Pleading the Fifth? MN Dept. of Ed. refuses to answer questions at Feeding Our Future hearing
It was a bizarre scene yesterday in the state House of Representatives’ Education Policy committee. The Commissioner of the state Dept. of Education (MDE), Willie Jett, time and again deferred questions to his Dept.’s attorney.

The occasion was the first-ever hearing held on the Feeding Our Future scandal in the state House. This hearing was only possible because House Republicans hold a (slim) majority in the chamber for the first time since the scandal broke more than three years ago. When Democrats were in the majority, no hearings were held.
Gov. Tim Walz appointed Jett as Education Commissioner in December 2022, some three months after the first indictments were handed down in the case.

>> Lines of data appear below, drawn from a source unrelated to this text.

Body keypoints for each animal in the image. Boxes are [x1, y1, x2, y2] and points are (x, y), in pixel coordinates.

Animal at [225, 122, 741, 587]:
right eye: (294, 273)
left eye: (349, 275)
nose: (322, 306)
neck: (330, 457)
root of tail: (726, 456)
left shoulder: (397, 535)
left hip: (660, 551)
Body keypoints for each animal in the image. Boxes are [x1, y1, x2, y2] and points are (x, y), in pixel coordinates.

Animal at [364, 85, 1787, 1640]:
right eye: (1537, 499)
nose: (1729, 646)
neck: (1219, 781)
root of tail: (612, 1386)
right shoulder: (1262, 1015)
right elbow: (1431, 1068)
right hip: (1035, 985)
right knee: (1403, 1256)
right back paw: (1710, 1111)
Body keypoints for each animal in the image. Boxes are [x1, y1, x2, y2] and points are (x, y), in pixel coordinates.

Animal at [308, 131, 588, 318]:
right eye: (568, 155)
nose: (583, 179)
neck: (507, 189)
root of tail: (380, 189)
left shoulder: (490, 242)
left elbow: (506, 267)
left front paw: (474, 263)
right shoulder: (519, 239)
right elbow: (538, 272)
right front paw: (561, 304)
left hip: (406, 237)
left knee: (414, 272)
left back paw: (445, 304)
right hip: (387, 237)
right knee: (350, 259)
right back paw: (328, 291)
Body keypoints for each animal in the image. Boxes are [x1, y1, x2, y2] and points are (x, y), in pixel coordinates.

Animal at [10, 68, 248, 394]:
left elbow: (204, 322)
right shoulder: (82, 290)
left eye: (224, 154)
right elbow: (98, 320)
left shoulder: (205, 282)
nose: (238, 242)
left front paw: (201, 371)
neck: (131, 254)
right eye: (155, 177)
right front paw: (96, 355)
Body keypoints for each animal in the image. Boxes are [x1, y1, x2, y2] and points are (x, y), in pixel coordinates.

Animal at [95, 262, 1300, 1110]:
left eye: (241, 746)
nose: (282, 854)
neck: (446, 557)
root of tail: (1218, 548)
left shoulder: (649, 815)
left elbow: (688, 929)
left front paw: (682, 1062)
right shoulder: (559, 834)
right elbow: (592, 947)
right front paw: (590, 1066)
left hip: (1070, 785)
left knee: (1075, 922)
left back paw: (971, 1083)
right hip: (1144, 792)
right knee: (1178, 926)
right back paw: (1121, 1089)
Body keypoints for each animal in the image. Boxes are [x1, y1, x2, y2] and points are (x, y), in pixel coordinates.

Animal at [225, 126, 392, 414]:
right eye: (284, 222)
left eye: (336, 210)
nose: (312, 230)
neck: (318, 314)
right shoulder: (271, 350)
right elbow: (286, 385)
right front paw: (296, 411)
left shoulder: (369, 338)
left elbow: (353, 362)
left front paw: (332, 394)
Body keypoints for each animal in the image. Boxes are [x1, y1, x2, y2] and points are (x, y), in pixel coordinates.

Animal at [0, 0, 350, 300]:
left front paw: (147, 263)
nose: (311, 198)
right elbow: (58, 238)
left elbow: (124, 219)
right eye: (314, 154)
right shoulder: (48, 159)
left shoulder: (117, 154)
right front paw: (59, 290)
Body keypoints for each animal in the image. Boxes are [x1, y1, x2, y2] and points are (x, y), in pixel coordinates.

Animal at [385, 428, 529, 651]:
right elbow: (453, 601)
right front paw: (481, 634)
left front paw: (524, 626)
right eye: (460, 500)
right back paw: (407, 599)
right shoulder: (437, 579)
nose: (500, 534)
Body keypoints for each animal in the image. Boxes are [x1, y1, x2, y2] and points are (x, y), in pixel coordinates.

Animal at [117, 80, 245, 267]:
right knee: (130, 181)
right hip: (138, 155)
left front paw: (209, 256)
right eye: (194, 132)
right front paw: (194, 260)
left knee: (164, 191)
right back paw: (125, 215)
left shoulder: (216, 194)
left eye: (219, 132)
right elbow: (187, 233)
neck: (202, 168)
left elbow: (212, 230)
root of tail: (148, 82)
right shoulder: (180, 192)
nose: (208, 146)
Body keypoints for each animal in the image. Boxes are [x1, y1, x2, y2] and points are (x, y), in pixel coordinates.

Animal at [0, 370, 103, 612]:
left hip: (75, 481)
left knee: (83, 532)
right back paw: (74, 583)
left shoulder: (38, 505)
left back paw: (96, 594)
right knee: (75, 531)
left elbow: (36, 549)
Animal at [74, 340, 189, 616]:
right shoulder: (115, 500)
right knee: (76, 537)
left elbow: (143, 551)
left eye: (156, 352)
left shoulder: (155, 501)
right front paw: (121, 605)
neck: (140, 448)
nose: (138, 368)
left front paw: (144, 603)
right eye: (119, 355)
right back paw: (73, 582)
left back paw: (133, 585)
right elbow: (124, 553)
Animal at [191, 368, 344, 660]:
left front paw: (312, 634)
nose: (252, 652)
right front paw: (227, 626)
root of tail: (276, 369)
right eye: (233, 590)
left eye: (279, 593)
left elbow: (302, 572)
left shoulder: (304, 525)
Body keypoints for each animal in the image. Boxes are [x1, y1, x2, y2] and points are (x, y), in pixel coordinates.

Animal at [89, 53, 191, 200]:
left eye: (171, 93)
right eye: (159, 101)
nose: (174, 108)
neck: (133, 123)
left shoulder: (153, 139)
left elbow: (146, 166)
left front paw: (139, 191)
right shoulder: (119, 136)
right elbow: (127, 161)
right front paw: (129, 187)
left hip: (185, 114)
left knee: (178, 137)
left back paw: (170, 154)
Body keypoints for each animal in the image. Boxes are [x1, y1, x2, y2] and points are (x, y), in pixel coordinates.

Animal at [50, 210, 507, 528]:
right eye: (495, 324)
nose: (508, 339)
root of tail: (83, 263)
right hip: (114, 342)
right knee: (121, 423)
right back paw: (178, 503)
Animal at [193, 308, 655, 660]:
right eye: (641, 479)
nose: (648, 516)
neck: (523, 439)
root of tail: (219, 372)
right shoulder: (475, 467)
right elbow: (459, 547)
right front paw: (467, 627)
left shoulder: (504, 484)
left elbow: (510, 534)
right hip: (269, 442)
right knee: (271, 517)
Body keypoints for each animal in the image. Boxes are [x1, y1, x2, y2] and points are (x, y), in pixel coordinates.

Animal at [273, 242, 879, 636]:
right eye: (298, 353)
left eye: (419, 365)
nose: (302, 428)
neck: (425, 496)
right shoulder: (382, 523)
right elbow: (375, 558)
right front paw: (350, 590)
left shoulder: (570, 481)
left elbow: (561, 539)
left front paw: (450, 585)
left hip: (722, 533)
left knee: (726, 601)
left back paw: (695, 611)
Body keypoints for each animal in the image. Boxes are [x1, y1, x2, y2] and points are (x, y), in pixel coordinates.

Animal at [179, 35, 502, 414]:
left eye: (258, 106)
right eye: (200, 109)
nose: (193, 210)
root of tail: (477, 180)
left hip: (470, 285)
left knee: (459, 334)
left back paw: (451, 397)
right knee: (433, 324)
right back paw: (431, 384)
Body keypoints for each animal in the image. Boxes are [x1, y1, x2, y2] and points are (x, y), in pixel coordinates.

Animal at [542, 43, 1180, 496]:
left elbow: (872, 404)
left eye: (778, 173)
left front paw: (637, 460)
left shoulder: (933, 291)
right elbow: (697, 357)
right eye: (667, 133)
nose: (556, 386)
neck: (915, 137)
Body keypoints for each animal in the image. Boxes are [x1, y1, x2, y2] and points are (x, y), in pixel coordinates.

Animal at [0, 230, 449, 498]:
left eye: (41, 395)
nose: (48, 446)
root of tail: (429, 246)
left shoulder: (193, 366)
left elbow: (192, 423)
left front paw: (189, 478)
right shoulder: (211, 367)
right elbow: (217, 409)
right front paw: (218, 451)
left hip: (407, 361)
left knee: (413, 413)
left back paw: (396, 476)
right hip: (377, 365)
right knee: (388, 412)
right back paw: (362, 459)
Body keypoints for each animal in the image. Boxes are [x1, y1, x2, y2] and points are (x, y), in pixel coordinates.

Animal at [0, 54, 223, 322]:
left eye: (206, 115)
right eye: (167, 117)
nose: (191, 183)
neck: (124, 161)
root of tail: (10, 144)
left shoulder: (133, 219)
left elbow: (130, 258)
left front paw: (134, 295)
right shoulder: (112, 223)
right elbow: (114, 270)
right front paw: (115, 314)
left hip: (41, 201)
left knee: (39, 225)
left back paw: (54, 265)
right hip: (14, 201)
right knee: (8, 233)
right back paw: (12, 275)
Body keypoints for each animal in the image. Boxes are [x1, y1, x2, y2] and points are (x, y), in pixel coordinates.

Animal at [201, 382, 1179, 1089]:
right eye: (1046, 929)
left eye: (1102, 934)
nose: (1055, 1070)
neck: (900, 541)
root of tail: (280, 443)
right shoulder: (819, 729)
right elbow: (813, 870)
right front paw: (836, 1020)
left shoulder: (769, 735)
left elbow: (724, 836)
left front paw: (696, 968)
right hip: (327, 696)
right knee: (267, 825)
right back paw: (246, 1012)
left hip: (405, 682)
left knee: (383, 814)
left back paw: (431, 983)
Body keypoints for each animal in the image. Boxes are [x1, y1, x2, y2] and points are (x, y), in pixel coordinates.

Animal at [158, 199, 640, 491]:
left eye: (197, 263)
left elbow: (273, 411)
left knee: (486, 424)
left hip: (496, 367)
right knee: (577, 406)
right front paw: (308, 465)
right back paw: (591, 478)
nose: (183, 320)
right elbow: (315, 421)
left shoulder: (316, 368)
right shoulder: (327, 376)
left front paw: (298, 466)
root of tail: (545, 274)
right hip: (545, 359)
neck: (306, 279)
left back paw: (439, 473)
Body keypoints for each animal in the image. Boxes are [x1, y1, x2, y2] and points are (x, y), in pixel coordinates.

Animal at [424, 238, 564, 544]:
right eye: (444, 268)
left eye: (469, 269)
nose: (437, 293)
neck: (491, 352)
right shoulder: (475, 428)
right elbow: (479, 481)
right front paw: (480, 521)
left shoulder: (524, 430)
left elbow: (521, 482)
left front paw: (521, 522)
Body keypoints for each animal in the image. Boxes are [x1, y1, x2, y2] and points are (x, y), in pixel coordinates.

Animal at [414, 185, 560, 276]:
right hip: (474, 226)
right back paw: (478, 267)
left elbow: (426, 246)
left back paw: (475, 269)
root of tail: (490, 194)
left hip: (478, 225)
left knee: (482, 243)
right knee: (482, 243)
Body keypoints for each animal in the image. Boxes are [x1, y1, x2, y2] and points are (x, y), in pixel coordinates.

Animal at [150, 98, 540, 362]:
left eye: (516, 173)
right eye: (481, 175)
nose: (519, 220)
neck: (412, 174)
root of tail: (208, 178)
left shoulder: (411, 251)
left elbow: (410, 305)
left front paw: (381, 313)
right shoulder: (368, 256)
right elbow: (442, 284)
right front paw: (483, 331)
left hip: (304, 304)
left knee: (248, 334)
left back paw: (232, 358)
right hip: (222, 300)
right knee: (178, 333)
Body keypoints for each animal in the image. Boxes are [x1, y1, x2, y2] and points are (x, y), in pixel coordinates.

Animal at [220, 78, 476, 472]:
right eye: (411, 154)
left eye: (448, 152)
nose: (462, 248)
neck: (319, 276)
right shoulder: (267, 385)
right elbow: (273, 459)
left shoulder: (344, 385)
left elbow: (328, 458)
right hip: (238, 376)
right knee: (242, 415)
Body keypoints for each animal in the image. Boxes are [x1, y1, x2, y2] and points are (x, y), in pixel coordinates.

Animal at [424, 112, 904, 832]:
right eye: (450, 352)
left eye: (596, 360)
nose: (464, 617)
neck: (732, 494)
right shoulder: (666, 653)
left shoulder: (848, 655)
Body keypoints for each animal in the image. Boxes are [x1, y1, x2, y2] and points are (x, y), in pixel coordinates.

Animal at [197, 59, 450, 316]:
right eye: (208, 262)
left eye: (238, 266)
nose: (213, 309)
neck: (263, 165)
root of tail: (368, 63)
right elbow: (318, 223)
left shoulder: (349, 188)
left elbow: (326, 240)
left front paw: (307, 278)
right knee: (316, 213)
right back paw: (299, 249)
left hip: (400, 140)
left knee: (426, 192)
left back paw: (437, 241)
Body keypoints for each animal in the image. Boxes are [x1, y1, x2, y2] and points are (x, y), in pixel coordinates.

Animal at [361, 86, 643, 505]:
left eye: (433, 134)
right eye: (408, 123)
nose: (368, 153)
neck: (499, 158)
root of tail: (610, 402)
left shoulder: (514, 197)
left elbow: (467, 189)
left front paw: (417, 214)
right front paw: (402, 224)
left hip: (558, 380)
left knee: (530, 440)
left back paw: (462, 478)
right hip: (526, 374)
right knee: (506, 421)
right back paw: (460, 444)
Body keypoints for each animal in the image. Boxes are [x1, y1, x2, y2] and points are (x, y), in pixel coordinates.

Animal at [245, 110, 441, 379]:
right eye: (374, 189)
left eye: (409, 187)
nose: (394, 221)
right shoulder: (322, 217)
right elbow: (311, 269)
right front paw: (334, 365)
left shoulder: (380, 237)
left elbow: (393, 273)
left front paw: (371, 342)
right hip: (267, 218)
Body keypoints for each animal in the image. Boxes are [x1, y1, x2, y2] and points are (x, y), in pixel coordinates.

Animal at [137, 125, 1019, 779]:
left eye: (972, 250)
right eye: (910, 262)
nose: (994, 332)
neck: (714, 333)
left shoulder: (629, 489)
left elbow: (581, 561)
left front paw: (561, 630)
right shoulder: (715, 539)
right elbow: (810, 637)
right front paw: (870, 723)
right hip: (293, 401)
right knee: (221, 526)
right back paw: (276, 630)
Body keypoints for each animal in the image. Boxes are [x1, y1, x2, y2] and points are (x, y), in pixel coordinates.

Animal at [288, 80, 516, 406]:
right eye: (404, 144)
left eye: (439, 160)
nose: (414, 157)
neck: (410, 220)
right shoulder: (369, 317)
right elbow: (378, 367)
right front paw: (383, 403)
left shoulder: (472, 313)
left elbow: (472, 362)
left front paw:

In committee, the Office of the Legislative Auditor (OLA) presented their scathing, June 2024, 120-page report on MDE’s mishandling of the free-food nonprofit at the center of a $250 million fraud scandal to the committee.
House Republicans put together a 97-second montage of Jett’s dodging question after question. The video of the full 97-minute committee hearing, including the OLA’s presentation, can be seen here. Jett’s testimony begins at the 43:45 mark.
Initially, the Dept.’s lawyer cited the ongoing courtroom trial of Aimee Bock, Feeding Our Future’s CEO, as the excuse for not answering committee-member questions. As part of her criminal defense, Bock has sought to blame MDE for the scandal. The Department doesn’t wish to give Bock any new ammunition as she faces a jury of her peers.
For the Department, it’s a convenient dodge, as courtroom trials for the dozens of remaining Feeding Our Future defendants have been scheduled well into 2026. With additional Feeding Our Future indictments a real possibility, this catch-all excuse will likely extend for many years.
But MDE’s excuses went well beyond the ongoing Federal trials. MDE’s attorney, Maren Hulden, also cited “attorney-client privilege” on multiple occasions (see the video, 56:00 mark). This dodge raises the questions “who is the client?” and “who is the attorney?” Ultimately, state agencies must be answerable to the people, through their elected representatives.
Finally, MDE hid behind the excuse of “human resources (HR)/personnel privacy” concerns (1:31:50 mark). $250 million of taxpayer money went missing, 40 individuals have been convicted of fraud, and the state agency responsible won’t answer a single question about what happened.
In a different era, a department Commissioner refusing to answer questions in a committee hearing about his agency’s conduct would have been summarily fired by the Governor, or subject to impeachment proceedings.